Sierra Leone is the 9th poorest country in Africa
The population of Sierra Leone is comprised of 16 ethnic groups, each with its own language and culture. The largest group of Sierra Leoneans are the Wesleyan-Mende, with Christian denominations also being a major presence. Both groups are represented in the Council of Churches, which represents the Protestant churches of Sierra Leone. Recently, Pentecostal churches have made significant inroads into Freetown.
The people of Sierra Leone are largely Krio, descendants of the Fula people of seventeenth and eighteenth century Guinea. They live in the eastern and northern regions and are primarily farmers and traders. Some of them are of Lebanese ancestry, descending from 19th century traders. While the vast majority of Krios are Christian, there is a significant Muslim minority, called Oku.
Although access to the internet has been limited in the past, the number of internet users has increased in recent years. While most cellular phone services are still limited, the country is served by a few large internet service providers. In Freetown, there are internet cafes and businesses that offer free WiFi. The slow connection speed of rural areas may result from intermittent power supply. For these reasons, Sierra Leone is the 9th poorest country in Africa.
The economy of Sierra Leone is largely undeveloped, with a low human development index (HDI) of 0.8. The country’s government, meanwhile, has been unable to make significant progress in improving its economy and tackling poverty. While there are some positive developments, there are also many negative factors that hamper the country’s economic development. For instance, the COVID-19 pandemic and the slow pace of vaccination programs exacerbate Sierra Leone’s poverty. The main domestic macroeconomic risks include rapid growth of monetary aggregates and weakening of the financial sector.

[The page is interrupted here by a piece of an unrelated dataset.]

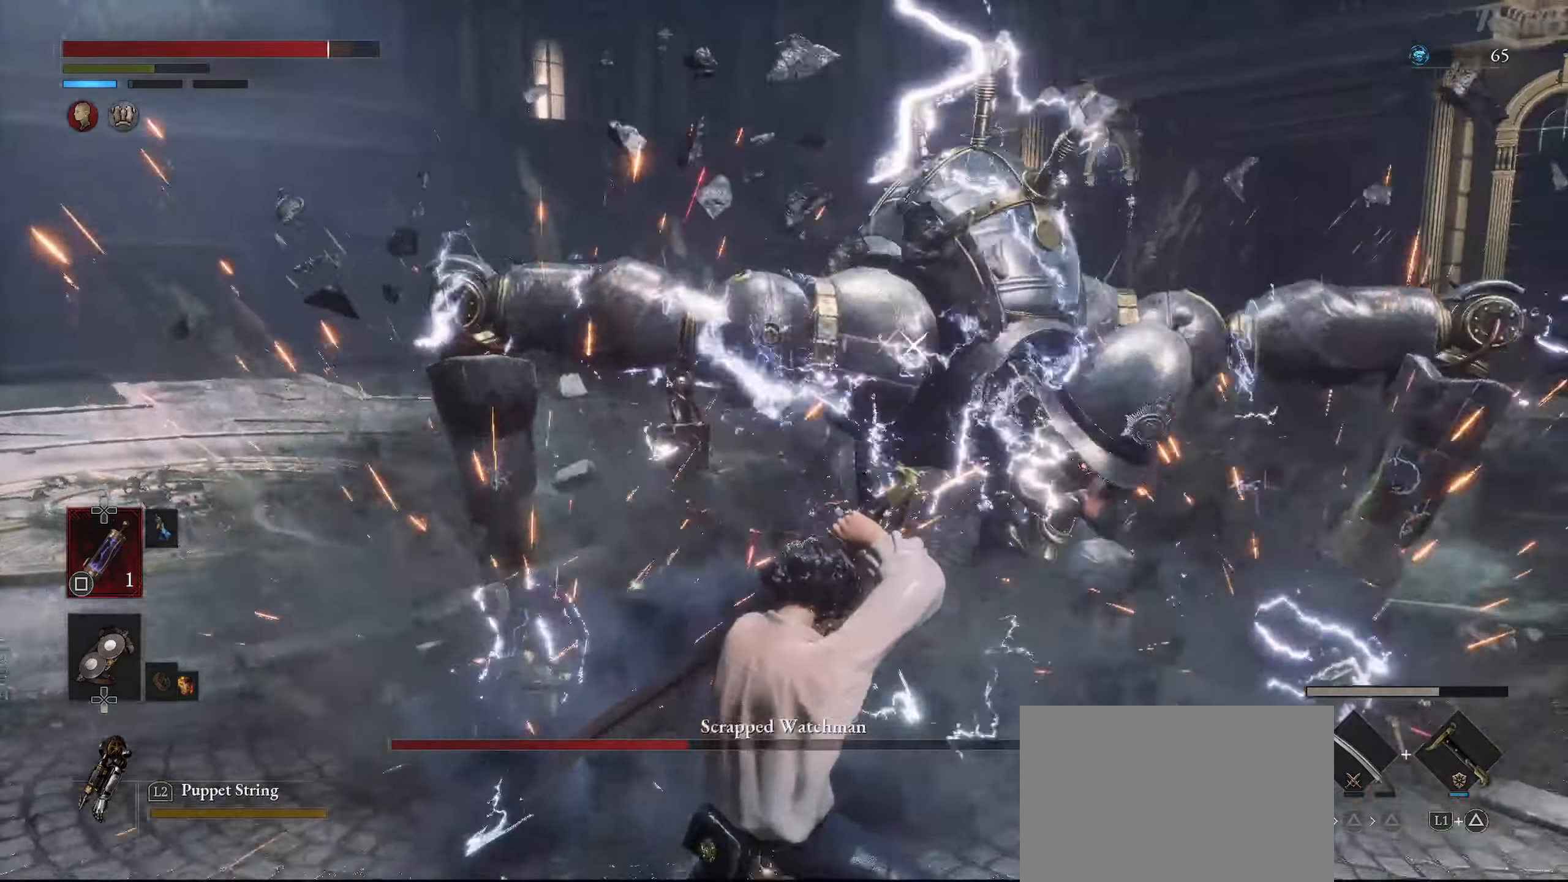
{"buttons": ["R1"], "left_stick": "down-left", "right_stick": "center", "events": [[67, "L1", "up"], [217, "left_stick", "down-left"], [350, "R1", "down"]]}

Benin is the 25th poorest country in the world
Benin is a small, impoverished country in west Africa with a population of 11.2 million. Its Gross National Income per capita (GNI) is below $2100, and more than half of its people live on less than $1.90 per day. Its economy depends on agriculture, which is extremely vulnerable to climate change and rainy seasons. Subsistence farming is the dominant mode of production.
The economy of Benin is largely dependent on informal re-export and transit trade with Nigeria, which accounts for more than 20 percent of its GDP. Despite these difficulties, Benin’s economy rebounded in 2021, growing at 6.6% year-over-year. Nevertheless, it remains vulnerable to market shocks, with its high dependence on oil and the low growth rate of its neighbor Nigeria.
This list of the poorest countries has a number of characteristics in common. All but three are located on the African continent. The Least Developed Countries (LDCs) are low-income countries with severe structural obstacles to sustainable development. Their economies are landlocked and agricultural, and their human capital is low. All the countries in this list are poor on a ppp basis. So, what makes them so poor?
Another major challenge in Benin is the spread of cholera. The country shares its international borders with Togo and Nigeria, which pose risks for cross-border transmission of cholera. In addition, the porous border and inadequate WASH conditions contribute to the spread of the disease. WHO recommends improving access to safe drinking water, food safety, and hygienic practices. The situation has even worsened with the outbreak of the cholera virus, which killed tens of thousands of people in the capital of Cotonou.